Yes, it’s yet more proof that “playing like a girl” should be a mark of pride According to a study Ben-Gurion University of the Negev in Israel in lovingly titled “Choking Under Pressure and Gender”, found that women may have an advantage over their male peers in tense, winner-take-all competitive situations.
“Our research showed that men consistently choke under competitive pressure,” reads the report. “But with regard to women, the results are mixed.” It goes on to say that, yes, women do lose a bit of their ability at crucial moments, “it is still 50 percent less than men.”

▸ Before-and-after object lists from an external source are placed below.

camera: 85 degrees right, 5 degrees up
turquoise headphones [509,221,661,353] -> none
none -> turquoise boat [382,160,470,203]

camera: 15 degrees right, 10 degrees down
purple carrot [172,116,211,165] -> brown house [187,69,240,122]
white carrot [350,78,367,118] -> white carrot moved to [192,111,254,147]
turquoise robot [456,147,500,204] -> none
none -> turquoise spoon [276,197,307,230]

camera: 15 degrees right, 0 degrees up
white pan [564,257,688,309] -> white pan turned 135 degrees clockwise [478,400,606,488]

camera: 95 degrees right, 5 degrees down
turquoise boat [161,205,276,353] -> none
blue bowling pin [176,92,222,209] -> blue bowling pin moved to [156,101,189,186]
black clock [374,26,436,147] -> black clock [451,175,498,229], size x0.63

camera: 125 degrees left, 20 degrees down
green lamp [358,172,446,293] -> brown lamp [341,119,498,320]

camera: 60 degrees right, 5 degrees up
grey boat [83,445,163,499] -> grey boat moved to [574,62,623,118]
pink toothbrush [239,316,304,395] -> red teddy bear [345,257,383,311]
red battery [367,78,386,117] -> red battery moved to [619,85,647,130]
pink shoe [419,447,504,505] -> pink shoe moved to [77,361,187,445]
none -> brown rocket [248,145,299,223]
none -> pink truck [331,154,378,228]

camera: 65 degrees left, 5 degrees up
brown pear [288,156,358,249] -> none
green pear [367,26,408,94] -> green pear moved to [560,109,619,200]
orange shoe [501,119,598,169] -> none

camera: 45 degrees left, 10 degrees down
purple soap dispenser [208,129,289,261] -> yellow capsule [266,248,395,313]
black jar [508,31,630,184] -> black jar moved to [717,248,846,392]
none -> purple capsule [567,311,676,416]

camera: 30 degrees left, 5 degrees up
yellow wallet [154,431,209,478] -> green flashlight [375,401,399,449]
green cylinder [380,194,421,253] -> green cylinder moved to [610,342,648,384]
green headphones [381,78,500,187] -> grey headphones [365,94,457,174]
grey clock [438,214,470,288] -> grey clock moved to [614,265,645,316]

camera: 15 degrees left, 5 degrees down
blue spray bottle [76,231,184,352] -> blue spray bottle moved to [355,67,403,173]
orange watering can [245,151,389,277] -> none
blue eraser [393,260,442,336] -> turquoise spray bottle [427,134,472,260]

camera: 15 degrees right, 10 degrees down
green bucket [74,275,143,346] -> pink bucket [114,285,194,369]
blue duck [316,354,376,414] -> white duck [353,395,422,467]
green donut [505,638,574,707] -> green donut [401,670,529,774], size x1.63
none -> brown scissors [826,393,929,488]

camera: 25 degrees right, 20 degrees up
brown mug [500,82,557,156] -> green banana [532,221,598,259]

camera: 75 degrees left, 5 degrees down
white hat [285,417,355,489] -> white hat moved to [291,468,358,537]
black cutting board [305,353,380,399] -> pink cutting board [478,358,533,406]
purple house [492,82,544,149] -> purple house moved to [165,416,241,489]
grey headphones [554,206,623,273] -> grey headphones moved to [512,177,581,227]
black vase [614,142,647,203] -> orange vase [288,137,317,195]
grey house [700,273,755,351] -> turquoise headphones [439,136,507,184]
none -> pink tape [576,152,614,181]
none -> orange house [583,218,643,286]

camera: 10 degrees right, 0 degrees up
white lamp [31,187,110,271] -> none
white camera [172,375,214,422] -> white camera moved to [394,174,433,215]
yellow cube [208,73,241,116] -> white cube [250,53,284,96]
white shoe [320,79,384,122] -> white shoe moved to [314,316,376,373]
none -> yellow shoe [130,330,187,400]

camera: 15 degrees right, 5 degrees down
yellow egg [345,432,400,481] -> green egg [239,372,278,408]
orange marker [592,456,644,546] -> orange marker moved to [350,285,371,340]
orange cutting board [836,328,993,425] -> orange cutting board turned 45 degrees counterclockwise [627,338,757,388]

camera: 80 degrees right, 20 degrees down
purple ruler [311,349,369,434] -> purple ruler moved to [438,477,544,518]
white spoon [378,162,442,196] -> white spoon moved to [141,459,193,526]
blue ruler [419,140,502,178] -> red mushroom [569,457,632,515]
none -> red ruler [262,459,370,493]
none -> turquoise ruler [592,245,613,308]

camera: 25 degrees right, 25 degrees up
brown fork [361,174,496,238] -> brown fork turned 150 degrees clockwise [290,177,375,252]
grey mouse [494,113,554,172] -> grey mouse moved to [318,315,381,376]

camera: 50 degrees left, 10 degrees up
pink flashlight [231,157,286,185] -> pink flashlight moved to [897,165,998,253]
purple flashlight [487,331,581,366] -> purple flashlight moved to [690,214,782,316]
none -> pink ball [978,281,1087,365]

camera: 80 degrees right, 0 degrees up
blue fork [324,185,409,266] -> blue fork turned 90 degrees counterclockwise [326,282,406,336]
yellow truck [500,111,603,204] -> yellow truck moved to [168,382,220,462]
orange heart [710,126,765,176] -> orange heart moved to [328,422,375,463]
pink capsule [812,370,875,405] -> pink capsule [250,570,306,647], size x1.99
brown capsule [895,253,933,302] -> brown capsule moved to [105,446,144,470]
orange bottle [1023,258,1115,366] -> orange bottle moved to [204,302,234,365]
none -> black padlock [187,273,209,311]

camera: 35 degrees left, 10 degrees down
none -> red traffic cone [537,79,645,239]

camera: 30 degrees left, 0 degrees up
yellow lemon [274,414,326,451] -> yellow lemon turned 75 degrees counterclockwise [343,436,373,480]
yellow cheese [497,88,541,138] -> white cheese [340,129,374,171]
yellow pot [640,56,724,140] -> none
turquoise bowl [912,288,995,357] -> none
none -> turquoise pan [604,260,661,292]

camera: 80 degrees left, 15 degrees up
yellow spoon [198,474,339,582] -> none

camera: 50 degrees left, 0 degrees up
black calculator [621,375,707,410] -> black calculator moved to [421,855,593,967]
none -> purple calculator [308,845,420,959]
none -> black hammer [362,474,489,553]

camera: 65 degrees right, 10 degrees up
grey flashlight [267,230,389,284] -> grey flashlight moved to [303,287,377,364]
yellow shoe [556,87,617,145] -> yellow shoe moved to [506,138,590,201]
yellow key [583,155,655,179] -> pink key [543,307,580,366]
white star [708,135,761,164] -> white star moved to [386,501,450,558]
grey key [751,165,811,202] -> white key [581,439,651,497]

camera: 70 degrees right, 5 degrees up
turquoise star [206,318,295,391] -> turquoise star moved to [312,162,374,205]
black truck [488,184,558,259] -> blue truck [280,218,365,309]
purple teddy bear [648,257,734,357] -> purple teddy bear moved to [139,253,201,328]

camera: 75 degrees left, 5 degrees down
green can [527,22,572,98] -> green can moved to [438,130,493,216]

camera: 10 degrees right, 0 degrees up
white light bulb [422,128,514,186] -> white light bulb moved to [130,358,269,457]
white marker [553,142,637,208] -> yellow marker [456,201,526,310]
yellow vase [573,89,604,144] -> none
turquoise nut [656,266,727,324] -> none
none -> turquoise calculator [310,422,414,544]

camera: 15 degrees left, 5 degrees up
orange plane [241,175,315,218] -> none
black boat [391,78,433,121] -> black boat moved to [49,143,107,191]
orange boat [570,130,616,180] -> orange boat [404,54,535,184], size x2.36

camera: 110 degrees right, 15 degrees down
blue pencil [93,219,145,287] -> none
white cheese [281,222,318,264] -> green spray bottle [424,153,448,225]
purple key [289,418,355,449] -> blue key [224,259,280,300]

Now, this isn’t an across-the-board phenomenon. Specifically, the study looked at thousands of Grand Slam tennis matches to make its findings. Tennis has that rare quality in the world of sport of being a one-on-one contest of skill and nerve. Boxing, fencing, and other martial arts fall into that same bracket. It may be that it’s only in these contests that the sexes differ in their tendency to choke under pressure.
Even the researchers involved say, “tennis players may have different preferences and characteristics that may not necessarily make them a representative subject.” That is to say, the findings would be hard to impossible to translate to sports where women take on men or, perhaps even more crucially, how the sexes fair against each other in the workplace.
Nonetheless, the author struck an optimistic tone about the study’s findings. “The fact that we have uncovered such robust evidence that women can respond better than men to competitive pressure calls for further investigation in other real-life tournament settings.” Indeed, it does.